This court recognizes, however, that under North Carolina law "a partition in kind, if it can be fairly accomplished, is always favored over a sale, since this does not compel a person to sell his property against his will." Butler v. Weisler, 23 N.C.App. 233, 238 (1974) ( citing Brown v. Boger, 263 N.C. 248, 256 (1965)). "The physical difficulty of division is only a circumstance for the consideration of the court." Id. In this case, the obvious benefit to the bankruptcy estate and all owners was furthered by a fee simple sale; clearly, a modest family home owned by four people with varying present and future interests could not be physically partitioned. While it is conceivable that debtors present and future possessory interests could have been sold, there is little doubt but that such a sale would not have maximized the value to the bankruptcy estate.Toibb, supra.

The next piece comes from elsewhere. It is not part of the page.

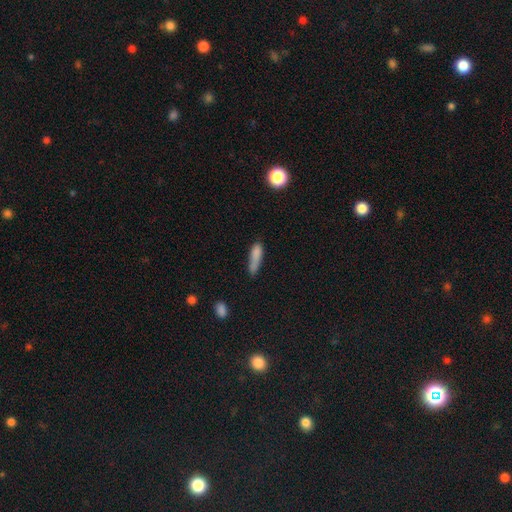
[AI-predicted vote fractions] This appears to be a smooth galaxy with no disk features (81%) that is cigar-shaped (67%). Merging: none (50%).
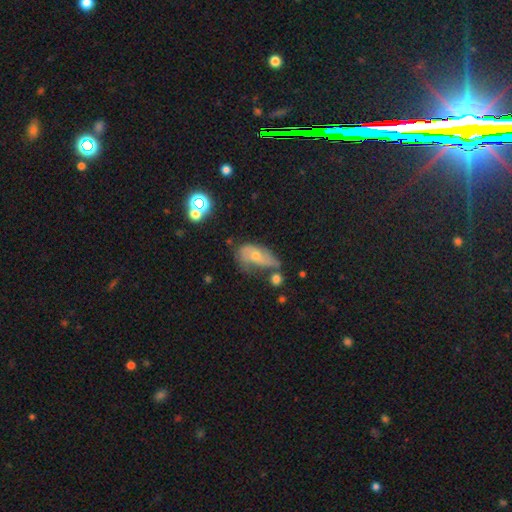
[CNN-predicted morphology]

Finding that no showing has been made of any abandonment and that the legal premise upon which such issue was raised is unfounded as a matter of law, the court will dismiss this aspect of the appeal as it is unsupported by appellant. To the extent appellant seeks to challenge the sale in such argument, the sale is not appealable as a final determination has been reached as to such issue in the First Appeal.
4. Appellant Not Allowed to Match the Highest Bid
Appellant next argues that the debtor and appellant's rights have been violated because they were not allowed to match the highest bid during the sale of the property. The court will not consider appellant's argument made on behalf of the debtor as he has not appealed and appellant lacks perceivable standing to bring any such claim.

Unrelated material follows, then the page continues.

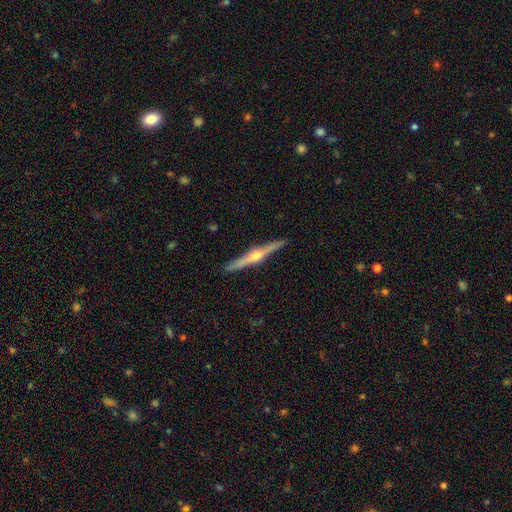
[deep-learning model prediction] Overall: featured or disk (80%). Edge-on disk: yes (98%). Edge-on bulge: rounded (93%). Merging: none (91%).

The court has, however, construed this argument as a challenge to the validity of the sale. Further, appellant neither filed an objection to the trustee's Motion to Approve the Sale nor appealed the bankruptcy court's Order Approving the Sale entered on September 4, 2007. Again, the sale is not appealable as the sale is final and review has been exhausted as to such issue in the First Appeal.
5. Distribution From the Sale
Appellant also complains that the trustee has not made distributions in accordance with the bankruptcy court's July 8, 2008, Order. In response, the trustee has shown that he has not distributed the proceeds due to appellant's appeals. In particular, the trustee argues that this appeal challenges the very Order under which appellant demands distribution. Because this argument relates to events occurring after the entry of the Order now on appeal, the contention is not within the scope of this appeal and will be denied as it is non-justiciable.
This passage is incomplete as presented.